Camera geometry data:
^^^^

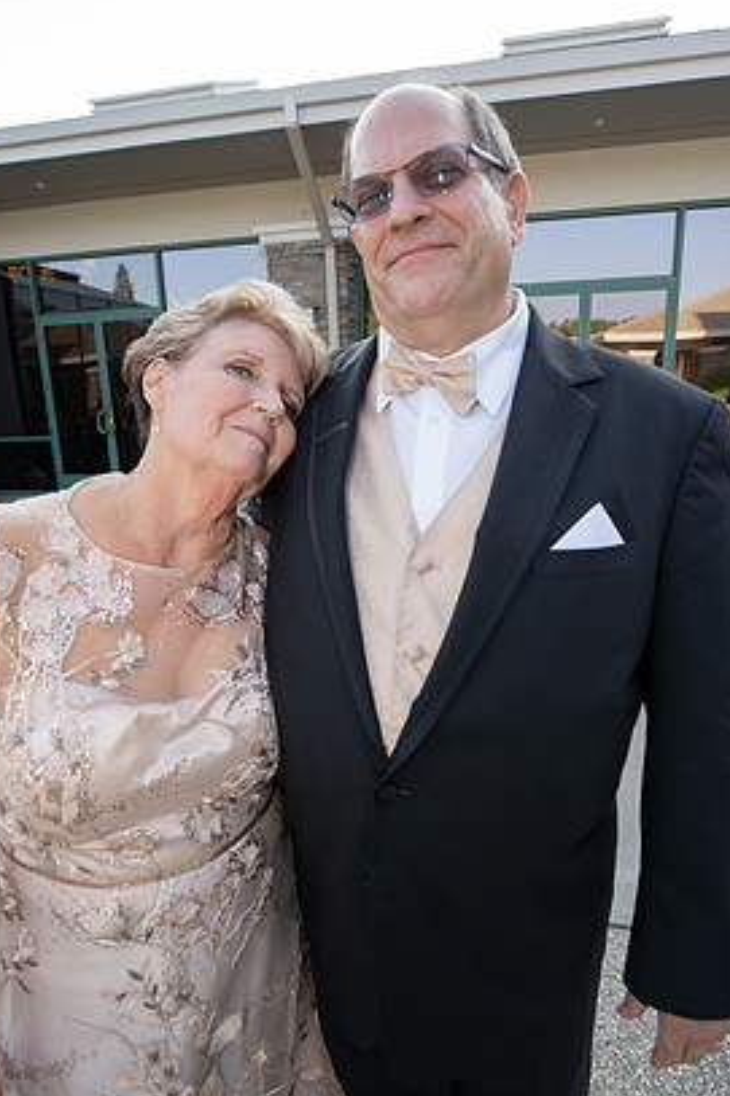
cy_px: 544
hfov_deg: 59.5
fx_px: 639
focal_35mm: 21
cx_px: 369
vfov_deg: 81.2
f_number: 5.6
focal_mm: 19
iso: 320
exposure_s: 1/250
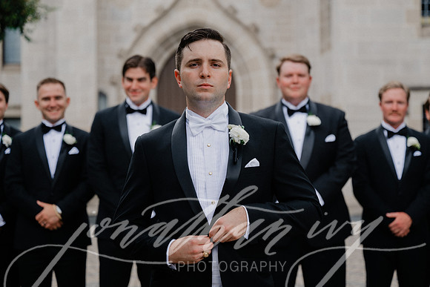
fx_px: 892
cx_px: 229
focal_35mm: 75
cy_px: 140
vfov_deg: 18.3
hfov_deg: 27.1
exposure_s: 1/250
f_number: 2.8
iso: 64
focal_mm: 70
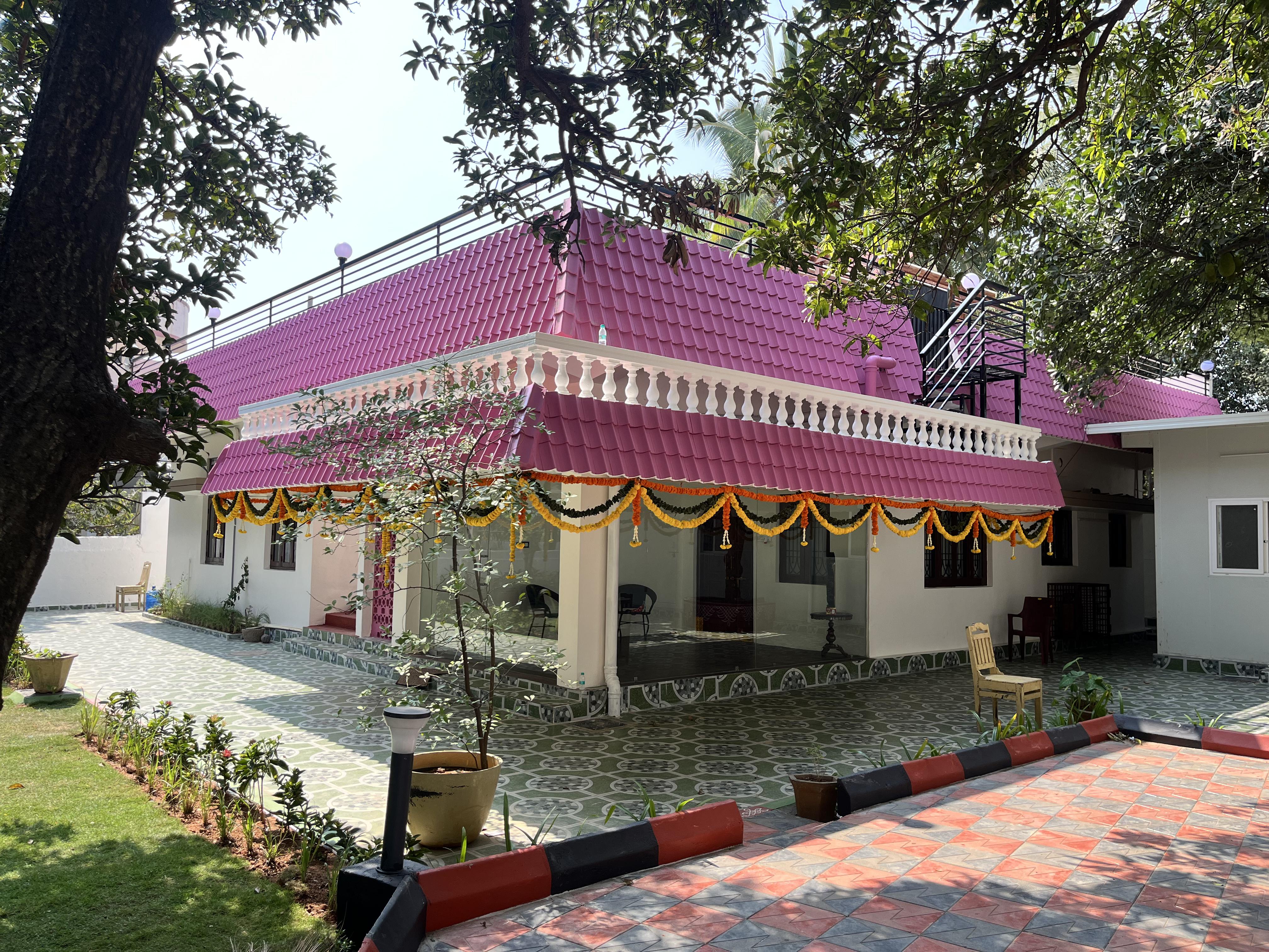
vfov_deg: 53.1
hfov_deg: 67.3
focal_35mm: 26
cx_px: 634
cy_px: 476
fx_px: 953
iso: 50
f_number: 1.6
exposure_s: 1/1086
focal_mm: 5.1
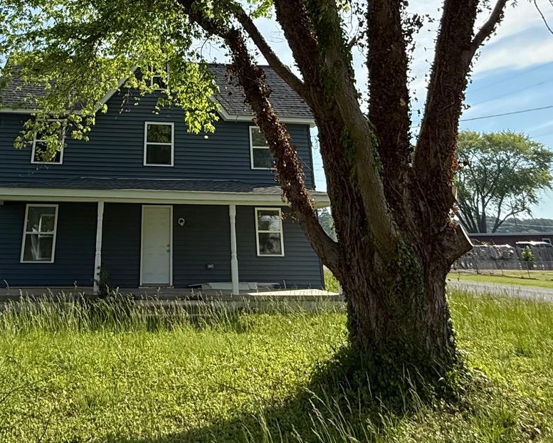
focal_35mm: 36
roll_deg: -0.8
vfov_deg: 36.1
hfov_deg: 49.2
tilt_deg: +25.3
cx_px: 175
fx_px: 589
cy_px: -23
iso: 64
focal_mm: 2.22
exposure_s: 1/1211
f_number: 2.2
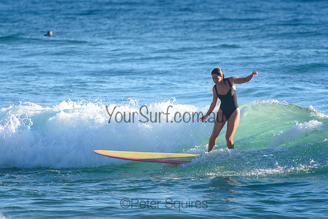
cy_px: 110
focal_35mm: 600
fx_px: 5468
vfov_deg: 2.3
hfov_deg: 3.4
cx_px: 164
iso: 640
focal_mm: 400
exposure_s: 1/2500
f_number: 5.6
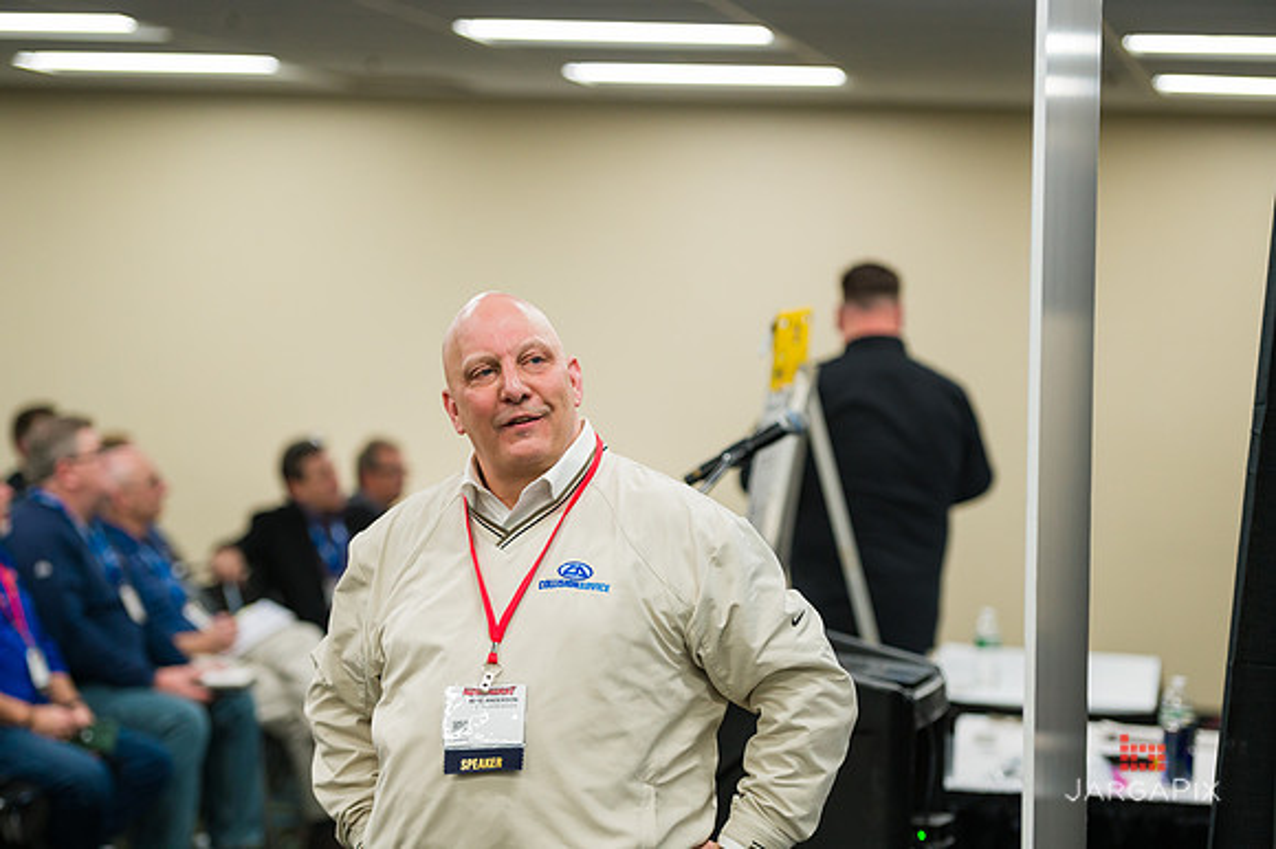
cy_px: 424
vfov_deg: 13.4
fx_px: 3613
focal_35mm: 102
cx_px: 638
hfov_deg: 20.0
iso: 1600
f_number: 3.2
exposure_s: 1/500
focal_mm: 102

^^^^

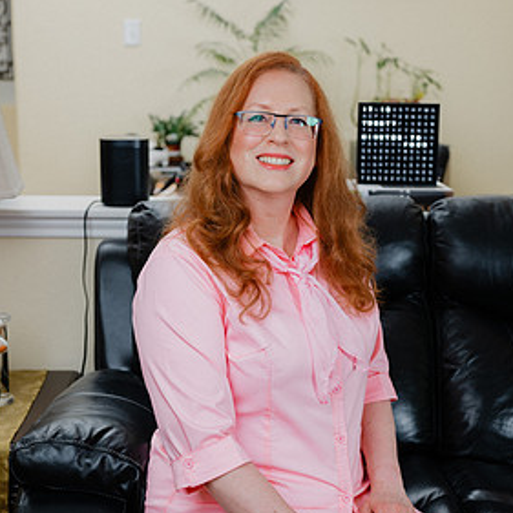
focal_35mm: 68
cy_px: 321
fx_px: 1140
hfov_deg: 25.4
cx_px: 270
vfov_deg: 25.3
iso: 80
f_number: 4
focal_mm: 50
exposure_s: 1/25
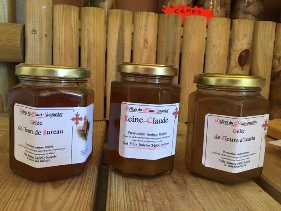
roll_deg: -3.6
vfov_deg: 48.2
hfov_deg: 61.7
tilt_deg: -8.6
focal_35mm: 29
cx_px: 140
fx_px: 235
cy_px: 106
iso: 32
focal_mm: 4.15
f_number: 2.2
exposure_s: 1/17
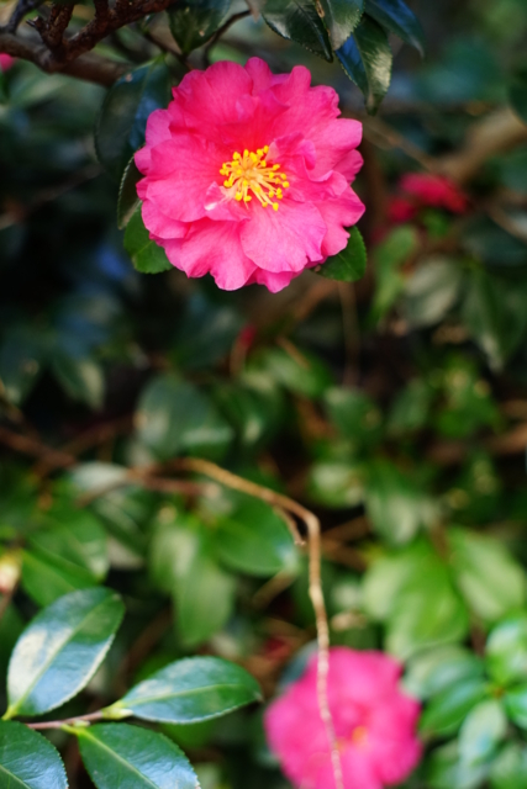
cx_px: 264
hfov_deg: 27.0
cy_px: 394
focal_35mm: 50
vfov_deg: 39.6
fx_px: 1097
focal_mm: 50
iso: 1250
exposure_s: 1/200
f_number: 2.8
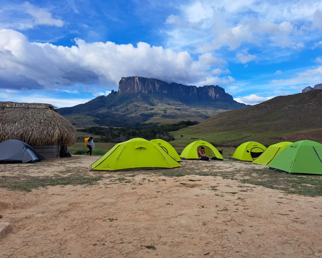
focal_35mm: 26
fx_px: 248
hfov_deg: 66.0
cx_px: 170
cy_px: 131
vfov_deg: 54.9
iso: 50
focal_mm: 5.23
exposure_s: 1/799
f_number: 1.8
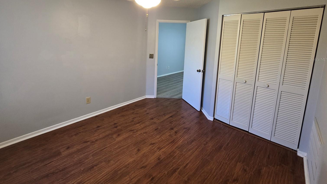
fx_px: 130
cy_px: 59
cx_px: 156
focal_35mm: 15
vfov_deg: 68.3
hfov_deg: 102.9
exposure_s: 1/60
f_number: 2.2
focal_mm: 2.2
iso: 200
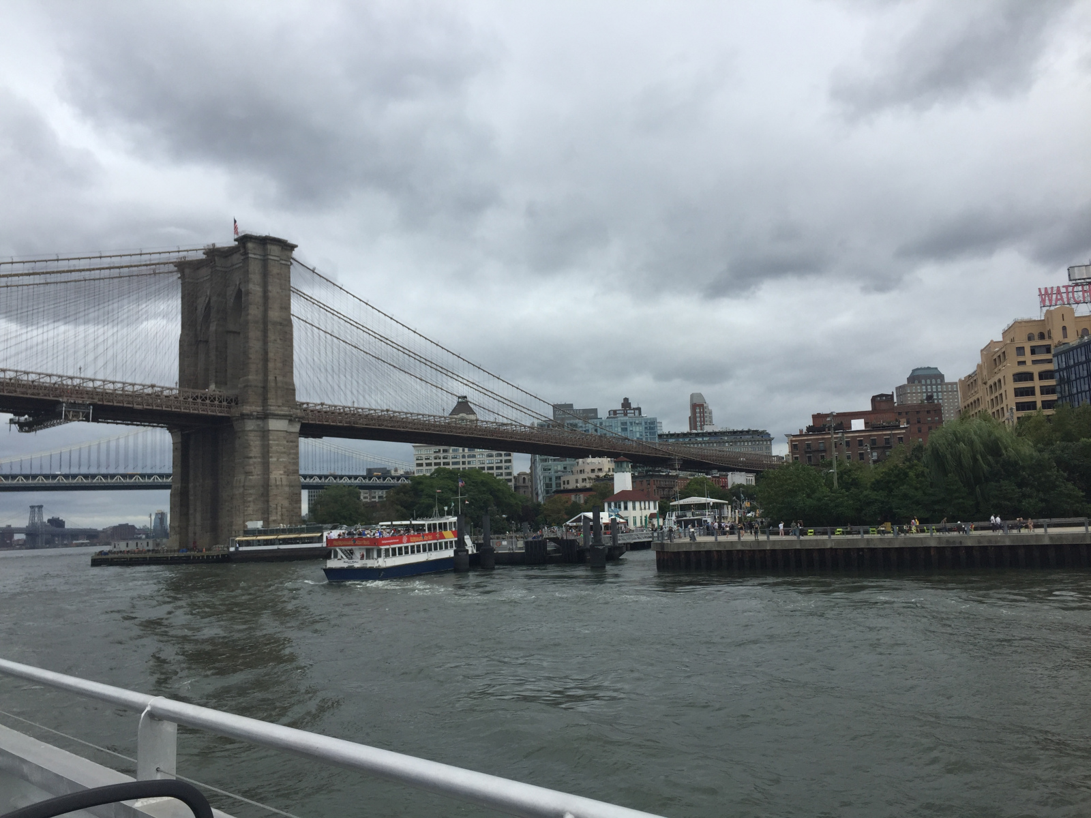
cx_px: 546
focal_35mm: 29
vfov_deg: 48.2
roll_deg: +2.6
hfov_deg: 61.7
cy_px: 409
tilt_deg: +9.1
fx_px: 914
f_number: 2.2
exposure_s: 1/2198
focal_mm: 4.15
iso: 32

^^^^

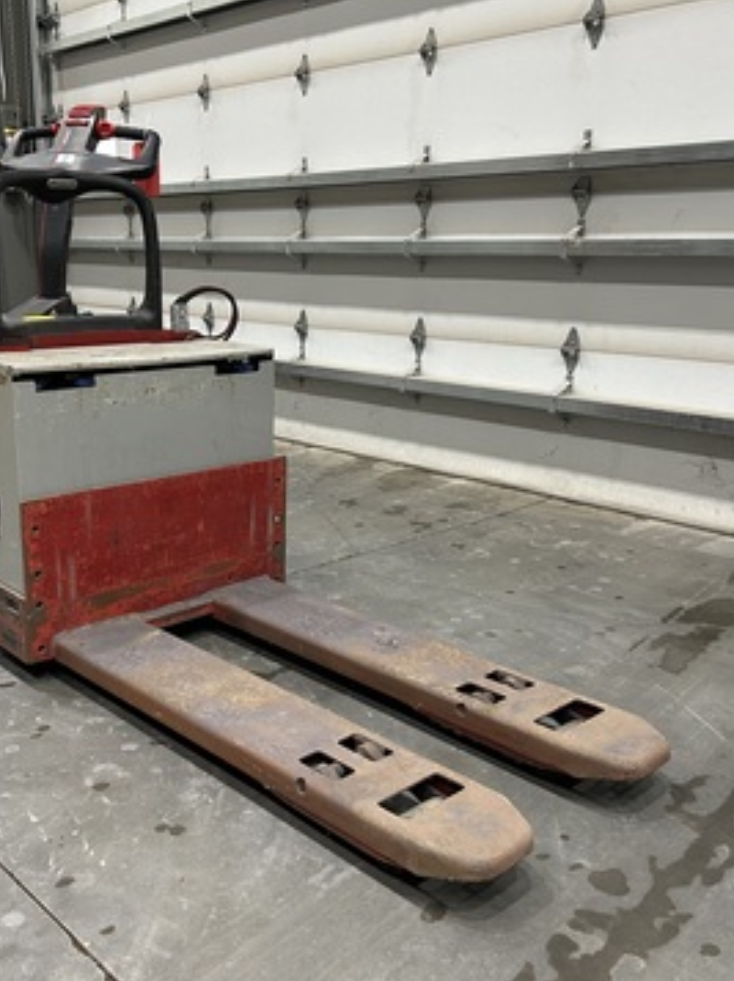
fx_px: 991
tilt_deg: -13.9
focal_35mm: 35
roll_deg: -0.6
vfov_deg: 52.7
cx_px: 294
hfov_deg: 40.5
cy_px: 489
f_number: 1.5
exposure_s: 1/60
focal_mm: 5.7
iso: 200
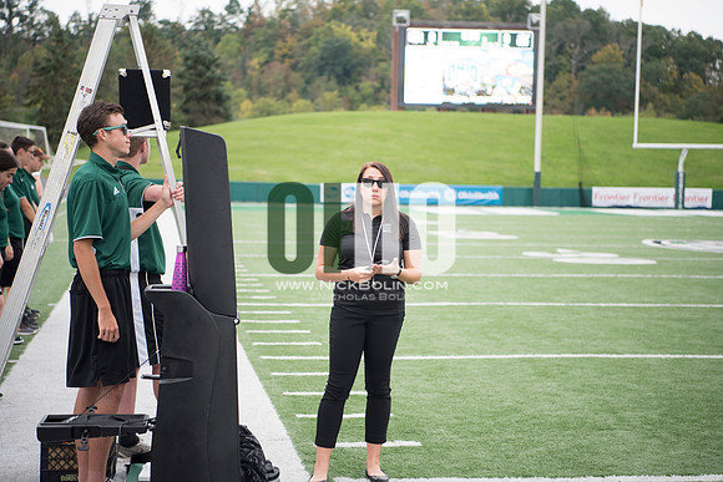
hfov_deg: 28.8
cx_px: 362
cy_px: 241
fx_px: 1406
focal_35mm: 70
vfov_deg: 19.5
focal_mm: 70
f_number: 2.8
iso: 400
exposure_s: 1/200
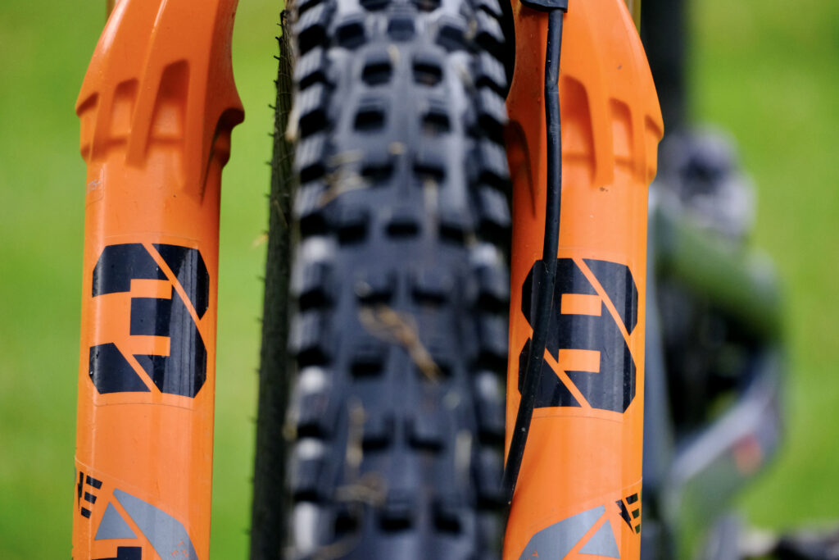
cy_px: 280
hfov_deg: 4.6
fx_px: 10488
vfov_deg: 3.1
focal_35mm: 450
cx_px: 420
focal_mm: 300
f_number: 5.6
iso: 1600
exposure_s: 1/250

^^^^

## [Exercise details]
Write down exactly what the lines above say, from the line holding "hfov_deg: 3.4" through the line holding "focal_mm: 102", and nothing more. Do not copy the pictures.

## [Written response]
hfov_deg: 3.4
cx_px: 164
iso: 640
focal_mm: 400
exposure_s: 1/2500
f_number: 5.6
cy_px: 424
vfov_deg: 13.4
fx_px: 3613
focal_35mm: 102
cx_px: 638
hfov_deg: 20.0
iso: 1600
f_number: 3.2
exposure_s: 1/500
focal_mm: 102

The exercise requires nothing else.